December 06, 2002
Large food companies cannot depend on population growth to achieve revenue goals. The consumer must be compelled to buy more expensive (and profitable) items on the grocery shelf for health, flavor or convenience attributes.
Making a more healthy product will certainly differentiate it. Nutritional supplements and healthy sounding food additives are adding value to everything from breakfast cereal to dressings and spreads. Olive oil and other healthy fats can be just the ingredient to add value and profits. The ultimate example is Olivio, a spread made with olive oil.
Olive oil has gained market share over the seed oils because of its health aspects and in spite of its price is seen advertised as a "healthy" ingredient in some products. Olive oil may be seeing some competition.
There is a new generation of "healthy fats". Some are combinations of plant fats which pool their salubrious attributes. Others are genetically modified oils with enhanced antioxidant and nutrient content.

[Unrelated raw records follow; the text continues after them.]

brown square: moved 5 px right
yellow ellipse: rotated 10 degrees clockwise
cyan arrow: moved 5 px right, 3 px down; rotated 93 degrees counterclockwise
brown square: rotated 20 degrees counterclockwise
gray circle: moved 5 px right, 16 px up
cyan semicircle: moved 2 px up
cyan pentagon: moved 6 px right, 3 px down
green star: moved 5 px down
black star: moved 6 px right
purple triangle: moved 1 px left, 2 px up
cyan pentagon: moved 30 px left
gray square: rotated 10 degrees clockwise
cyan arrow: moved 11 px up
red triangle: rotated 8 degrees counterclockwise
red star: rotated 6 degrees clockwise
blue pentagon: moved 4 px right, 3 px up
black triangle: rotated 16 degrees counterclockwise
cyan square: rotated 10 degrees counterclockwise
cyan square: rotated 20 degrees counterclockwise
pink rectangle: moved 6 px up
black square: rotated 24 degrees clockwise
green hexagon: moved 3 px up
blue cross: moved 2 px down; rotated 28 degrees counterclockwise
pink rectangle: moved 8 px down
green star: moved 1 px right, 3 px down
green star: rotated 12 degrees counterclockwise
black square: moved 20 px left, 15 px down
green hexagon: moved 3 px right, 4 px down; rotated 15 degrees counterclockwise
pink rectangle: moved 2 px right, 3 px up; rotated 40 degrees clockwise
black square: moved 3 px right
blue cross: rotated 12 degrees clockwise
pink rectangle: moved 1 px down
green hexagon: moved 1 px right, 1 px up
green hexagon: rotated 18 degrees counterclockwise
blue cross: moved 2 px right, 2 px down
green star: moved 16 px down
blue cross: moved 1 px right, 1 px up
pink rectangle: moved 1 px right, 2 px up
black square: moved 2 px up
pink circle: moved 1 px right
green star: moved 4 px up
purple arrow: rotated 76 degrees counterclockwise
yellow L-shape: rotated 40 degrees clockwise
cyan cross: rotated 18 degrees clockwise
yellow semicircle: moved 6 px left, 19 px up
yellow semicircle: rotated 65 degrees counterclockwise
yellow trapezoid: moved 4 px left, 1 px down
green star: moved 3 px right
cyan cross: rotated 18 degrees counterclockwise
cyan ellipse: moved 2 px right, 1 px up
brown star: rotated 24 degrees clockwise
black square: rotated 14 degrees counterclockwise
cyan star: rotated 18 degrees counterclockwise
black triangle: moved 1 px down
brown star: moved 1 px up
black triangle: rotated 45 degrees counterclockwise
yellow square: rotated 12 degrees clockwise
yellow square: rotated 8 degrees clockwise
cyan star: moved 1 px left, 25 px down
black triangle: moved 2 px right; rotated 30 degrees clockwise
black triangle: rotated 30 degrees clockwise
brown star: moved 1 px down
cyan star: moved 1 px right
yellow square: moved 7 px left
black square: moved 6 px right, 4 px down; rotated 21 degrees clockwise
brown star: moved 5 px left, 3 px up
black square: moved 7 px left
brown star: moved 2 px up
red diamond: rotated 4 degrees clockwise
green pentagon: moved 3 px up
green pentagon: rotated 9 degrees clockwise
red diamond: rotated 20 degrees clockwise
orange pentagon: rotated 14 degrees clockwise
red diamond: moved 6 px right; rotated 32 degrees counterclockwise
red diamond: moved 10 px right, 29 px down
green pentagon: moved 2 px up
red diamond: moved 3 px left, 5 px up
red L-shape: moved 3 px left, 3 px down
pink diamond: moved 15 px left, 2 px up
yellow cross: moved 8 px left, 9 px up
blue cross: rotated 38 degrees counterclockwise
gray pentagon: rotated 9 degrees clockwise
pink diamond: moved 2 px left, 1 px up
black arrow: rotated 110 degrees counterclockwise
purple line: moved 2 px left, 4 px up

Olive oil and canola are primarily mono-saturated fats and have been shown to have heart healthy and anti-inflammatory properties. Olive oil can satiate quickly, leading to lower total calories ingested and has antioxidants which have a variety of beneficial effects. Fish oils are high in omega-3 lipids and have been shown to lower cardiac disease. Mustard oil, hemp oil, grape seed oil and many other vegetable oils have been shown to be healthy. Combinations of these oils could offer multiple benefits.
Forbes Medi-Tech Inc. has announced the results of its latest designer cooking oil clinical trial. While fats and oils usually contribute to body weight gain, Dr. Peter Jones, one of the researchers, said the oil will actually cause weight loss. Forbes' designer oil is formulated with medium chain triglycerides, plant phytosterols, omega-3 and omega-6 fatty acids.
McGill University in Montreal researchers placed 24 obese males on a diet of the "designer" cooking oil or olive oil for 28 days. The designer oil group showed a significant decrease in total body weight - about 1 pound in 28 days. The designer oil diet also lead to a 16.3 percent drop in LDL or "bad" cholesterol.
"These oils are oxidized very quickly and burned as energy rather than stored as body fat" Jones said. The company is stressing the health benefits and says little about flavor. The oil is for cooking, not to be used as a condiment as some high end olive oils are.
Other companies are in this market. Japan-based Kao Corp. has developed "Healthy Econa Cooking Oil" which it claims lowers cholesterol. The main ingredient is diacylglycerol, a vegetable sterol, which slows the increase of blood triglycerides to help prevent obesity. Take Control, Flora pro.activ and Benecol all contain plant sterols extracted from soybeans or other sources which have shown to lower LDL cholesterol in several studies.
Another "healthy oil", Soyola, is made from specially bred soybeans with reduced levels of both linolenic and palmitic acid and increased levels of oleic acid, a monosaturated fat found at high levels in olive and canola oils. Soyola was being pushed as a food ingredient.
So if olive oil isn't the cheapest oil and isn't the healthiest oil, what marketing angle still exists? Olive oil has cultural and historical appeal which the new oils can't match. Extra virgin olive oil is not refined, a selling point with some consumers. And of course olive oil actually has a flavor - something the industry could do more to promote.